#### [Arbeitsaufträge]
(1) Nennen Sie alle Personen, die im Textauszug über das Durchfahrtverbot mit Vor- und Nachnamen genannt werden.
(2) Übertragen Sie den Abschnitt des Textauszugs über das Durchfahrtverbot wortgetreu, beginnend mit „Darüber hinaus wurde“ und weiter bis einschließlich „betont Anja Leuschner.“.
(3) Prüfen Sie anhand des Textauszugs über das Durchfahrtverbot, ob die folgenden Aussagen zutreffen. Antworten Sie jeweils mit Ja oder Nein und belegen Sie die Antwort mit einem wörtlichen Zitat.
(a) Mit Stand vom Mittwoch wurden in 66 Fällen Verwarngelder verhängt.
(b) Der Spielplatz in der Nähe wurde aus Sicherheitsgründen geschlossen.
(c) Die Verkehrskontrollen werden ausschließlich von Beamten des Streifendienstes durchgeführt.

#### [Textauszug]

★ ★ ★ ★ ★

Darüber hinaus wurde in der jüngsten Vergangenheit die Missachtung des Durchfahrtverbotes mehrfach geahndet, wie die Sprecherin der Polizeidirektion Görlitz, Anja Leuschner, weiß. „Die damit verbundenen Verkehrskontrollen werden sowohl von den örtlich zuständigen Bürgerpolizisten als auch von Beamten des Streifendienstes durchgeführt.“ Ihre bisherige Bilanz: Mit Stand vom Mittwoch sind in 66 Fällen Verwarngelder verhängt worden, nachdem sich sowohl Brummifahrer als auch Pkw-Führer rund um Caminau ihren Weg durch für sie nicht zugängliche Straßen bahnten. „Aus polizeilicher Sicht ist eine Beruhigung des Verkehrs nur durch verstärkte Bestreifung und Präsenz vor Ort zu erreichen. Dies wird lagenangepasst bereits verstärkt durchgeführt“, betont Anja Leuschner.

Auch die Anwohner haben ein Auge auf die Fahrzeugführer. Juliane Heppner beispielsweise. Sie stellte dabei ernüchtert fest: „Wenn wir ihnen Handzeichen geben, sie sollten doch besser aufs Bremspedal drücken, denken einige von ihnen, dass wir sie grüßen.“ Das Geschehen entlang der Warthaer Straße in Commerau wird nicht ohne Grund genau beobachtet. „Allein hier leben 15 Kinder. Ich frage mich schon, was passiert, wenn die Kleinen ab Montag wieder zur Schule gehen müssen“, fragt sie spürbar verärgert. „Außerdem befindet sich ein Spielplatz in der Nähe. Den haben wir jetzt aus Sicherheitsgründen einzäunen lassen“, fügt Sven Heppner hinzu. „Die Kinder kann man einfach nicht mehr allein losschicken. Man möchte immer hinter ihnen stehen.“ Wie viele andere Dorfbewohner hätten der 41- und die 38-Jährige nie gedacht, dass so viele Autofahrer die aufgestellten Schilder missachten. „Mit einem erhöhten Verkehrsaufkommen rechneten wir schon, jedoch nicht mit den Folgen“, meint die junge Mutter.

★ ★ ★ ★ ★

#### [Vorliegende Datensätze]
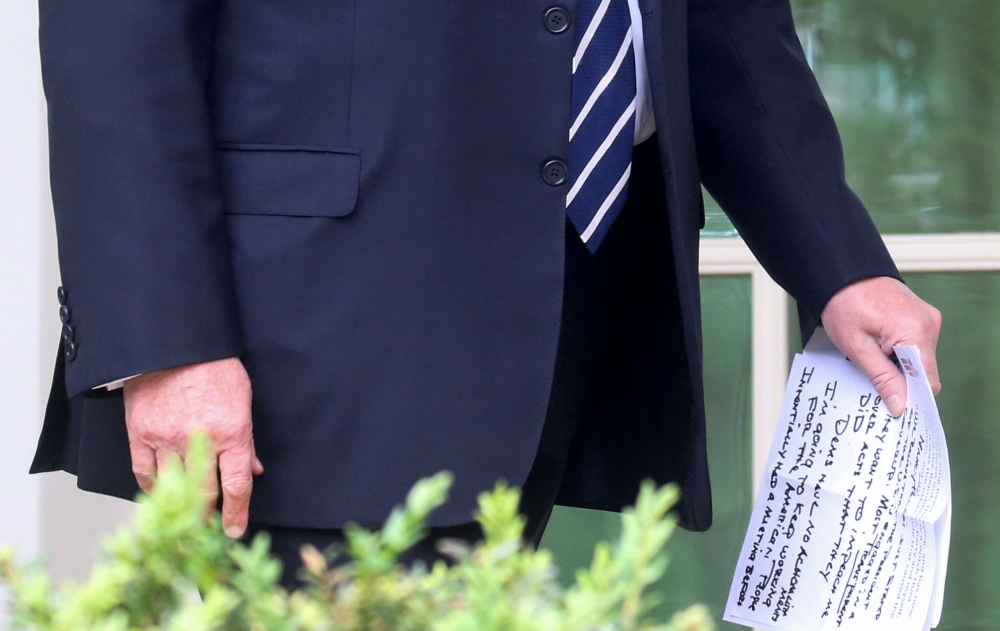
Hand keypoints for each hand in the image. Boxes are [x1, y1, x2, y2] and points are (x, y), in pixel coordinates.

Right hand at [123, 357, 262, 537]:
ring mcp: (167, 439)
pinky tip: (160, 494)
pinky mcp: (141, 433)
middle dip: (208, 517)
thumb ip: (247, 438)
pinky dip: (153, 488)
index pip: (237, 485)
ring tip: (185, 518)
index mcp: (232, 432)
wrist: (176, 344)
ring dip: (180, 506)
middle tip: (208, 529)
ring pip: (174, 487)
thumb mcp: (243, 399)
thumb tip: (254, 468)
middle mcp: (200, 440)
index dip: (237, 513)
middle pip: (205, 493)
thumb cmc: (215, 367)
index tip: (234, 530)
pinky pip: (145, 472)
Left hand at [821, 276, 941, 417]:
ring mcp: (926, 318)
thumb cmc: (843, 304)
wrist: (841, 272)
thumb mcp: (857, 347)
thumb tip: (901, 405)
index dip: (911, 396)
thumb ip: (882, 378)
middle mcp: (929, 324)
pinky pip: (915, 344)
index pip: (927, 380)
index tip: (895, 409)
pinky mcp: (920, 315)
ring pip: (919, 359)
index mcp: (916, 331)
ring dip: (898, 365)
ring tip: (871, 357)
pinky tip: (878, 347)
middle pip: (923, 370)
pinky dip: (899, 352)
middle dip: (901, 381)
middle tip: (874, 382)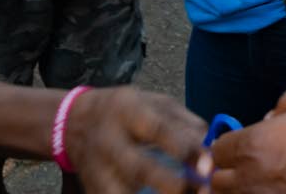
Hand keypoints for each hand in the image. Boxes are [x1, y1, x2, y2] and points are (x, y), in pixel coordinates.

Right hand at [65, 86, 208, 193]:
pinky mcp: (92, 188)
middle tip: (200, 191)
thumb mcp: (153, 102)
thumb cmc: (125, 111)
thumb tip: (209, 145)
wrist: (75, 121)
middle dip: (171, 184)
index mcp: (127, 111)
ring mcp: (97, 168)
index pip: (158, 130)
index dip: (184, 148)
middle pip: (139, 168)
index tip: (207, 164)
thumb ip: (183, 120)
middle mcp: (109, 140)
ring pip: (122, 193)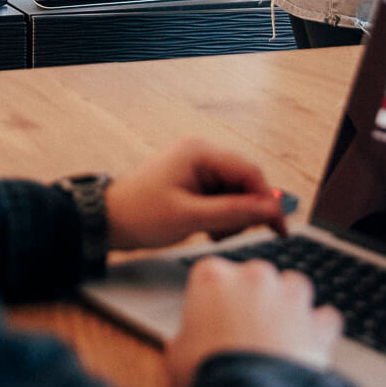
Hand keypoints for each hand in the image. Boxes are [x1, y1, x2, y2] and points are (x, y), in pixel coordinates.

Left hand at [104, 137, 290, 250]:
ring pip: (235, 192)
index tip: (279, 228)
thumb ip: (234, 213)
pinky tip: (207, 229)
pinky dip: (221, 216)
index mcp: (199, 152)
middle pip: (244, 182)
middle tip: (232, 234)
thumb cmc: (139, 215)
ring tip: (212, 233)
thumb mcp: (190, 217)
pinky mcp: (193, 181)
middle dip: (245, 211)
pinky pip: (222, 197)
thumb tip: (271, 211)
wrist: (106, 220)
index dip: (267, 201)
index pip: (250, 172)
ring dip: (232, 216)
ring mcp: (196, 166)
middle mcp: (201, 153)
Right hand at [166, 257, 343, 386]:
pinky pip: (325, 317)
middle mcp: (254, 277)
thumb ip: (184, 338)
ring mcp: (290, 297)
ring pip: (294, 286)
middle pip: (255, 275)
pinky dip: (320, 329)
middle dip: (253, 297)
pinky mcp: (318, 323)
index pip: (211, 272)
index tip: (211, 315)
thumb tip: (186, 343)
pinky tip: (310, 345)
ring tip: (279, 333)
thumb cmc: (206, 377)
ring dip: (289, 304)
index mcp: (213, 277)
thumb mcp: (176, 356)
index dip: (212, 296)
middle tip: (244, 330)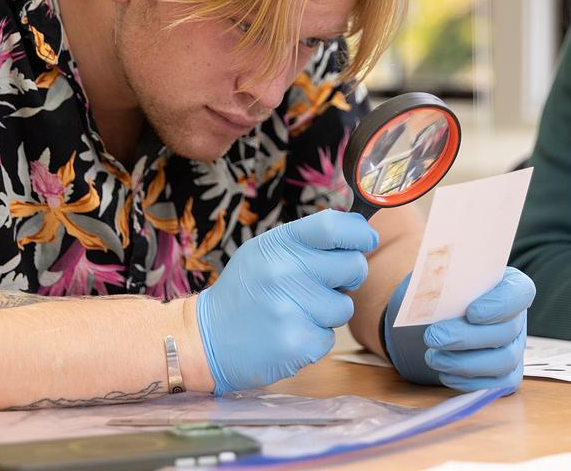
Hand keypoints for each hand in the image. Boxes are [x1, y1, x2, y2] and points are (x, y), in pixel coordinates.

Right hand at [196, 209, 377, 393]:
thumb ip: (309, 241)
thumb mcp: (266, 252)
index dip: (359, 232)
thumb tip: (361, 231)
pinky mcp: (296, 343)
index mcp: (279, 243)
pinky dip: (314, 338)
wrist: (204, 339)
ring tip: (295, 312)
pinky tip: (289, 333)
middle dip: (347, 278)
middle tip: (321, 286)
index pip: (334, 226)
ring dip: (327, 313)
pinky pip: (330, 337)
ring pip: (344, 307)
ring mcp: (290, 308)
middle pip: (353, 266)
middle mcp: (284, 271)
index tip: (367, 240)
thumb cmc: (246, 291)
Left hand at [384, 267, 535, 391]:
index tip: (471, 312)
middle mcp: (518, 318)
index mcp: (509, 286)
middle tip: (433, 336)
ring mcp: (515, 348)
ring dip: (465, 363)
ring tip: (433, 357)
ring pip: (504, 361)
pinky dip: (470, 382)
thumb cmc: (441, 296)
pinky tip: (445, 373)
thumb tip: (425, 287)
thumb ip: (436, 280)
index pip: (520, 292)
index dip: (500, 304)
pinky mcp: (507, 375)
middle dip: (467, 337)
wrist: (435, 322)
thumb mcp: (437, 280)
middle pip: (507, 331)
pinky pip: (498, 385)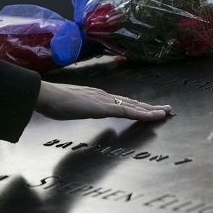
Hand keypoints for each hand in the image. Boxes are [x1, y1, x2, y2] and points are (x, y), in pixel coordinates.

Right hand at [34, 81, 171, 121]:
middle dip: (150, 106)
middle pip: (132, 102)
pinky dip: (141, 114)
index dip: (136, 105)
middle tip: (166, 109)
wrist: (46, 96)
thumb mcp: (69, 108)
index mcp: (97, 96)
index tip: (147, 109)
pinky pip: (127, 111)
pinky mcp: (104, 108)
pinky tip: (152, 116)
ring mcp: (105, 101)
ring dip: (151, 110)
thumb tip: (83, 112)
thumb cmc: (52, 102)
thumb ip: (79, 109)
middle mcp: (104, 96)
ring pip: (134, 106)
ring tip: (165, 112)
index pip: (121, 102)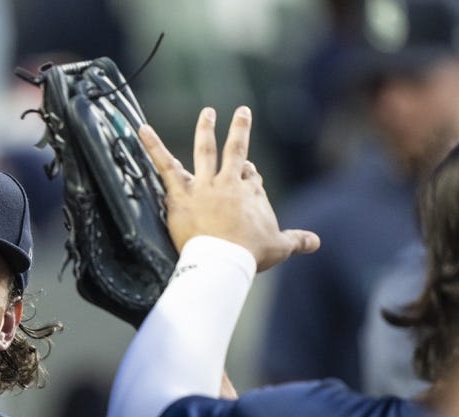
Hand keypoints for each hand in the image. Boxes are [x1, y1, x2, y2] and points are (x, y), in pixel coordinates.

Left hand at [138, 106, 318, 270]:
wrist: (224, 260)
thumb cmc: (250, 254)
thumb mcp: (279, 246)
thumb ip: (297, 240)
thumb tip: (316, 242)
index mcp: (252, 193)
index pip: (252, 176)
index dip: (250, 176)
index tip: (249, 175)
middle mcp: (229, 183)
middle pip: (236, 151)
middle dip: (240, 130)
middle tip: (241, 113)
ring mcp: (205, 185)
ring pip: (206, 150)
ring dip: (205, 129)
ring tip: (207, 113)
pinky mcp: (181, 193)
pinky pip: (164, 165)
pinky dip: (152, 146)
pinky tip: (142, 129)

★ ★ ★ ★ ★

#### [Erwartete Lösungen]
(1) Anja Leuschner, Juliane Heppner, Sven Heppner

(2)
Darüber hinaus wurde in der jüngsten Vergangenheit die Missachtung des Durchfahrtverbotes mehrfach geahndet, wie die Sprecherin der Polizeidirektion Görlitz, Anja Leuschner, weiß. „Die damit verbundenen Verkehrskontrollen werden sowohl von den örtlich zuständigen Bürgerpolizisten als auch von Beamten des Streifendienstes durchgeführt.“ Ihre bisherige Bilanz: Mit Stand vom Mittwoch sind in 66 Fällen Verwarngelder verhängt worden, nachdem sich sowohl Brummifahrer als auch Pkw-Führer rund um Caminau ihren Weg durch für sie nicht zugängliche Straßen bahnten. „Aus polizeilicher Sicht ist eine Beruhigung des Verkehrs nur durch verstärkte Bestreifung und Präsenz vor Ort zu erreichen. Dies wird lagenangepasst bereits verstärkt durchgeführt“, betont Anja Leuschner.

(3)
(a) Ja: „Mit Stand vom Mittwoch sind in 66 Fällen Verwarngelder verhängt worden“
(b) Nein: „Den haben wir jetzt aus Sicherheitsgründen einzäunen lassen“
(c) Nein: „Die damit verbundenen Verkehrskontrollen werden sowohl von den örtlich zuständigen Bürgerpolizisten als auch von Beamten des Streifendienstes durchgeführt.“